Sen. Marco Rubio (R-Fla.), a potential presidential candidate in 2016, is trying to stimulate a serious discussion about the cost of government regulation and its impact on our economy.
Rubio proposed last week a new way to examine the impact of regulations when he outlined new policy initiatives in an address sponsored by the Jack Kemp Foundation.
Rubio urged the establishment of a National Regulatory Budget that would track and limit the number and cost of federal regulations. He also proposed the creation of an independent agency that would determine the cost of existing regulations.
Under Rubio's proposal, once the cost of a regulation is established, Congress would then "cap" the number and cost of its impact, which he argued has stymied an economic recovery.
The idea is to begin to eliminate wasteful and outdated rules in order to make goods and services cheaper and easier to deliver.
Sounds simple enough, and right, too.
In 2010, the U.S. Small Business Administration estimated that the total annual cost of federal regulation was $1.75 trillion.

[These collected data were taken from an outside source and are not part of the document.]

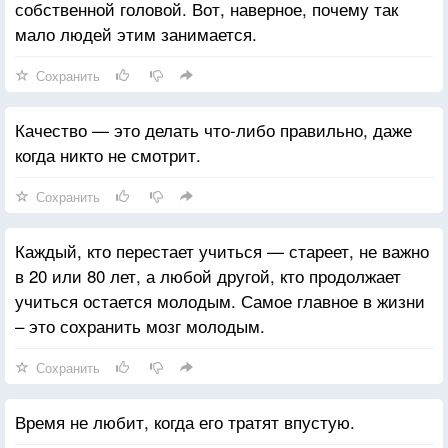
собственной головой. Вот, наверное, почему так
мало людей этим занимается.
Сохранить
Качество — это делать что-либо правильно, даже
когда никто не смотрит.
Сохранить
Каждый, кто перестает учиться — стареет, не важно
в 20 или 80 лет, а любой другой, кто продолжает
учиться остается молодым. Самое главное в жизни
– это сохранить мозг молодым.
Сохранить
Время не любит, когда его тратят впустую.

But reforming regulatory control must take into account both individual and societal benefits derived from a regulation and weigh that against its cost.
Indeed, Danny Vinik in the New Republic argued that regulations can't be looked at strictly in economic terms"

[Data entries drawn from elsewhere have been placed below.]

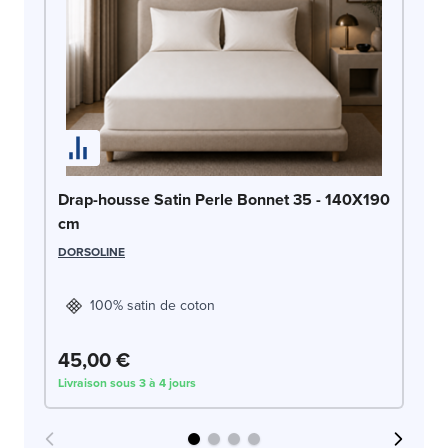
Dr
Drap-housse Satin Perle Bonnet 35 - 140X190
1
cm
DO
DORSOLINE
100% satin de coton
45,00 €
4
Livraison sous 3 à 4 jours
Liv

The ultimate problem with Rubio's plan is that it actually has nothing to do with cost-benefit analysis. On the contrary, it sets a cap based solely on the economic costs of regulations, regardless of their benefits.
Since the advent of the New Deal, federal regulation has grown to such an absurd point that almost every act or movement we make -- from the light bulb we use to the TV programs we watch -- is regulated in some way by the federal government.
The result: a decades-old battle pitting conservatives, libertarians, and "free-market" advocates who disdain regulation against liberals who try to use regulations to protect the rights and safety of citizens and to safeguard the environment.
President Obama's re-election carried with it a mandate to expand inefficient and wasteful government reach into American lives.
The Heritage Foundation, a conservative think tank, has estimated that since January 2009, when Obama took office, 106 new "major" regulations have been enacted, at a total estimated cost of $46 billion, plus almost $11 billion more in implementation costs.
In 2011, the Center for Automotive Research released a study that measured the impact of anticipated fuel economy and safety mandates on the U.S. automotive market and industry in 2025. They found that it will cost a car owner from $3,700 to $9,000 more than the buyer will save in lower fuel costs.
Under Rubio's proposed formula, such regulations would be eliminated. But his formula doesn't assess the economic benefits of energy independence, cleaner air, new research and development jobs. The new standards could well create spin-off products and engineering methods that would enhance the lives of every American.
To reform federal regulation, politicians need to do more than improve the rules. More importantly, both liberals and conservatives need to abandon the dogma and being to compromise and govern pragmatically.
Rubio is right in arguing that excessive regulation needs to be addressed. But his proposal lacks common sense and should serve only as a starting point in the effort to better regulate our regulations.